1. What is “ObjectAnalytics”?

Real world data typically is “complex” – not just hard to make sense of content-wise, also technically, meaningful data is usually complex structured. If your company has gathered valuable data and spent effort to organize those data well, then typically it is not a flat table, rather hundreds of tables from different sources, additional tables with meta data and catalogs…

….and this complexity soon clashed into what today’s analytical technologies can digest.

The term “ObjectAnalytics” describes a novel paradigm which allows to analyze complex objects statistically.

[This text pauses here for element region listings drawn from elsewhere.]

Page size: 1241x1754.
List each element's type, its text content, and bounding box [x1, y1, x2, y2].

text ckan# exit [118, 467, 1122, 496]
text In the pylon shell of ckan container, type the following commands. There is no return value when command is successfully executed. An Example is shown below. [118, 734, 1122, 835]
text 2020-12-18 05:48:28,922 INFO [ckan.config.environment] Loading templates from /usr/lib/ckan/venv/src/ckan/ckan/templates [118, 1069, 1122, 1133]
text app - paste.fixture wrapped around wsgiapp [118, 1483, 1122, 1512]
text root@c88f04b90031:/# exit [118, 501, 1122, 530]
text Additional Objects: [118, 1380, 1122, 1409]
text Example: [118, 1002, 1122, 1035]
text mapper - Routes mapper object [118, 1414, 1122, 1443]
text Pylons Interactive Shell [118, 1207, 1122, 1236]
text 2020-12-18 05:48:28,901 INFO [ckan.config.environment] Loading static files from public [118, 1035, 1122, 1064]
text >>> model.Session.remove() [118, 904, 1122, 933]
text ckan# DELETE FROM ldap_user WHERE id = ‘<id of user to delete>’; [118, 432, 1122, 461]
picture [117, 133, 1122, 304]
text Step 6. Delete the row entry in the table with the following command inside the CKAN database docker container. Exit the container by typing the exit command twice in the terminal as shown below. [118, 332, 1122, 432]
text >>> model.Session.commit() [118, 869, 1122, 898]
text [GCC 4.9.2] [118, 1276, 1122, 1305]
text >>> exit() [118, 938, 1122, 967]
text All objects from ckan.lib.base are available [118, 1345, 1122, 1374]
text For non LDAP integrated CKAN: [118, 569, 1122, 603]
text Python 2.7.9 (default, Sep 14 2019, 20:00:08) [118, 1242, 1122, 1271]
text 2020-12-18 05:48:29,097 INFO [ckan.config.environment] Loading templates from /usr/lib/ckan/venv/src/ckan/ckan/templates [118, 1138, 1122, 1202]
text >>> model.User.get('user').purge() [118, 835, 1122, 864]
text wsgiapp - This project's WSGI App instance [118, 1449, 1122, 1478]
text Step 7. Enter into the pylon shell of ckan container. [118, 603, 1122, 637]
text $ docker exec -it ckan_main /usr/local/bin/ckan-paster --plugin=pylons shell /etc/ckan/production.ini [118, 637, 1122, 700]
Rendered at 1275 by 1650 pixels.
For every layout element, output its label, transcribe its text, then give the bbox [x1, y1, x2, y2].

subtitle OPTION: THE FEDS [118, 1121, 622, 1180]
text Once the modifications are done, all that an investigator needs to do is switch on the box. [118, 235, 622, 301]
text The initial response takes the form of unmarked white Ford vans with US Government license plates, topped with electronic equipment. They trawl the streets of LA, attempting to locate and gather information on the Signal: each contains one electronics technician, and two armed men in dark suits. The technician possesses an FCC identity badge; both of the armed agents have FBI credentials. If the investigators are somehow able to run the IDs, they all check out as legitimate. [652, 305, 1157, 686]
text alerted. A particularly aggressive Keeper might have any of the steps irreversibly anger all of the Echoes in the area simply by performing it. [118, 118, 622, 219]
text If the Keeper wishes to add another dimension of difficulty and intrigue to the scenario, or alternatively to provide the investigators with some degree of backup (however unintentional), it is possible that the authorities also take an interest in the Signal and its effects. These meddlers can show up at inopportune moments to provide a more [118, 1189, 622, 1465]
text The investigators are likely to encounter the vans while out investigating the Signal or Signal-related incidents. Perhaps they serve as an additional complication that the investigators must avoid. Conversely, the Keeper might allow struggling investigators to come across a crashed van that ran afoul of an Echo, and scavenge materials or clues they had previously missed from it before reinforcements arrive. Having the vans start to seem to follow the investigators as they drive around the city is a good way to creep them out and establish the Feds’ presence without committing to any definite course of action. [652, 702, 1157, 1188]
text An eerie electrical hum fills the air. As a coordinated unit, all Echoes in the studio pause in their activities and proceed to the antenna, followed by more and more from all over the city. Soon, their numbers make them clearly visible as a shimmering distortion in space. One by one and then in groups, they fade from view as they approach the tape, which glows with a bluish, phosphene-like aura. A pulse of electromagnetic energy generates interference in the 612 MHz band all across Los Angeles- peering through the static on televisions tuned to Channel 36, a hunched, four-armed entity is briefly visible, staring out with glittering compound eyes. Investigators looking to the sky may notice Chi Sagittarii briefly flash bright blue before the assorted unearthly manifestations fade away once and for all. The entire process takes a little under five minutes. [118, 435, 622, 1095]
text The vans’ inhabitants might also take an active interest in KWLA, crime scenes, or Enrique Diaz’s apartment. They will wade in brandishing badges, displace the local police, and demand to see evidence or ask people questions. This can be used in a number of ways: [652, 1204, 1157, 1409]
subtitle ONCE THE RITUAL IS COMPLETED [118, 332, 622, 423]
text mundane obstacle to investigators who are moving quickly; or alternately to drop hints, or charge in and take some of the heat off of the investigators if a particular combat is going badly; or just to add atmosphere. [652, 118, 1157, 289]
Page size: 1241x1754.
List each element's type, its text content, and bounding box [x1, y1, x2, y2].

An example object is “The Patient”. It has master data and lots of dependent data such as time series of events along the lifetime of the patient. You can easily imagine the complexity of an electronic health record. You will find diagnoses, prescriptions, treatments, information about hospital cases, each case in itself a complex structure… and all this complexity is far beyond what a statistician can easily analyze, and also beyond what business intelligence technologies can process in one comprehensive view.

Millions of patient records can certainly be managed well in a relational database … transactionally! But once you want to draw meaningful conclusions on a larger number of patients, you need to have all data for each single patient together in one place – instead of one patient scattered across hundreds of tables. That’s why developers prefer to work with “objects”; in terms of its member fields, sub-objects and arrays of sub-objects each single object instance holds just everything about, e.g., an individual patient collected in one place in an easy to navigate data structure.

An Xplain Data server may hold millions of such object instances – i.e. millions of concrete patients with their health history. The Xplain Data server exposes analytical capabilities on such a collection of objects. You can define analytical operations on those objects, for example longitudinally analyze an event stream or different streams relative to each other (e.g., analyze prescriptions relative to diagnoses). There are diverse methods available to do “analytics on objects”, e.g., you may define a “relative time axis” or “rank aggregations” to analyze the flow of events.

Once defined, you can execute that analytics on millions of object instances (individual patients) in a second to collect the required statistics. You are no longer iterating rows in a table (that is what classical algorithms do – which painfully forces you to map your complex world onto a flat table). You are iterating whole objects, millions of them with billions of attached events, thereby executing the required analytically operations on each object instance.

There are diverse technical interfaces available, primarily a Web-based interface. Frontends to the Xplain Data backend are usually Web-based frontends. One such client is the Xplain ObjectExplorer – our Web-based frontend which you can use to explore Object Views. We often use the acronym XOE for it. The XOE implements an interactive usability concept which lets you explore complex objects statistically. You can define new artifacts on an object, initiate queries and view results (just by click and drag-and-drop in the browser). As an analyst, the Xplain ObjectExplorer will be your primary tool working with ObjectAnalytics.

The XOE communicates with the backend via the Web-based interface. Developers may use this interface to develop their own frontends, e.g. with domain-specific visualizations and presentations of results. An Xplain Data ObjectAnalytics Database is the best choice of technology in case your analytical demand requires access to a comprehensive object “as a whole”.

Viewing things as a whole is in particular important once you want to understand cause and effect. According to a definition of D. A. Kenny (“Correlation and Causality”, 1979), direct causal factors cannot be “explained away” by other factors. To detect potentially causal factors, we therefore have to search for as many other factors (“cofounding factors”) as we can, or – in other words – we need to view the object in focus of analysis with all its related data. Basically, ObjectAnalytics has been invented as a key to Causal Discovery.